Bassano – Brooks (65km)

Débroussailleuse à 6h, camion de pompiers à 7, sifflet de train à 8, aucun, je dis bien aucun, n’arrivera à avoir raison de mon sommeil. Non, je n’émergerai que bien tard, vers 11h. Dehors, il pleut toujours, je me sens complètement naze et remballe mes affaires en soupirant, rien qu’à penser à l’idée de devoir remonter en selle.

Point positif quand même, le gardien du camping n’est pas passé hier soir, j’ai donc économisé 15$ . Il y a des jours comme ça, où il faut pas chercher plus loin, et se contenter de transformer la première connerie qui nous tombe sur la main en bonne nouvelle.

Faut vraiment que je me bouffe quelque chose, me sens faible. Ah oui, et que j’achète du dentifrice aussi, ça fait quand même 2 jours que je me suis plus brossé les dents, ça commence à faire long.
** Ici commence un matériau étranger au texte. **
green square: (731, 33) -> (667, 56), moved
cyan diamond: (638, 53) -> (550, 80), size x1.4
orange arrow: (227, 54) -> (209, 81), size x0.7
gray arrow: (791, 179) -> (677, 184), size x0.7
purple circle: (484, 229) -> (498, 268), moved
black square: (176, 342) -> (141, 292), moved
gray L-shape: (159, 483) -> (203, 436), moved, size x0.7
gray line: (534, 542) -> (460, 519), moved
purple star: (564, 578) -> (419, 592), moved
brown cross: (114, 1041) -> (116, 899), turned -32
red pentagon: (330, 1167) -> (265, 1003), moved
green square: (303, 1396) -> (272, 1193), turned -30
Je pose mon vélo devant chez Harry’s, le seul resto de la petite ville et m’avale un burger frites avant de prendre la route.

Medicine Hat est à 160km, l’idée d’y arriver aujourd’hui est plutôt tentante, mais je crois qu’il va falloir revoir mes ambitions à la baisse : il est déjà plus de midi et je ne sais toujours pas dans quel sens le vent souffle, tout va dépendre de lui…

J’engage le vélo sur la grand-route, je l’ai de côté, c’est déjà mieux qu’hier. Le paysage, lui, par contre, n’a pas beaucoup changé, toujours aussi plat, morne et infini.

Il faut quand même avoir un sacré moral pour parvenir à se réveiller tous les matins devant le même champ immuable et garder le sourire. Si au moins une colline venait troubler la normalité et amener une touche un peu poétique à l’ensemble, mais non!

Je roule jusqu’à Brooks et m’arrête à bout de forces dans un Wendy’s  (en hommage à la jolie Tanja). J’y reste une bonne heure, à caler sur mon plateau vide pendant que mon téléphone recharge.

Je me sens un peu seul. Moi qui me plaignais presque de rencontrer trop de monde en British Columbia, voilà qu’ici, c’est tout l’inverse, je me retrouve face à moi-même, tantôt seul au milieu des champs, tantôt seul dans un fastfood de banlieue. Ma mère, ma famille, mes amis me manquent pour la toute première fois, et c’est bêtement que je souris en repensant au passé, tout impuissant que je me sens devant le présent en ce jour.

Medicine Hat, est encore à 100km au moins. J’ai pas envie de reprendre la route, je ne pense qu’à une chose, aller dormir et attendre que cette journée finisse… Je tente 2-3 réceptions de motels, tout est trop cher, rien en dessous de 100$, je peux pas me le permettre. Je me résigne donc à continuer, il est déjà 17h, et il fera sans doute noir avant que j’arrive à Medicine Hat, mais au moins je mettrai encore un peu plus de distance entre cette côte ouest et mon vélo.

10km plus loin à peine, coup de chance, un camping provincial, non signalé sur ma carte, m’invite à prendre la première à droite. La fille à la réception s’appelle Kim, elle a tout juste 20 ans et les yeux luisants de candeur. Je paie mon dû, puis installe ma tente dans un coin reculé du camping. Il fait calme, et je m’endors vite, sans même penser à me déshabiller.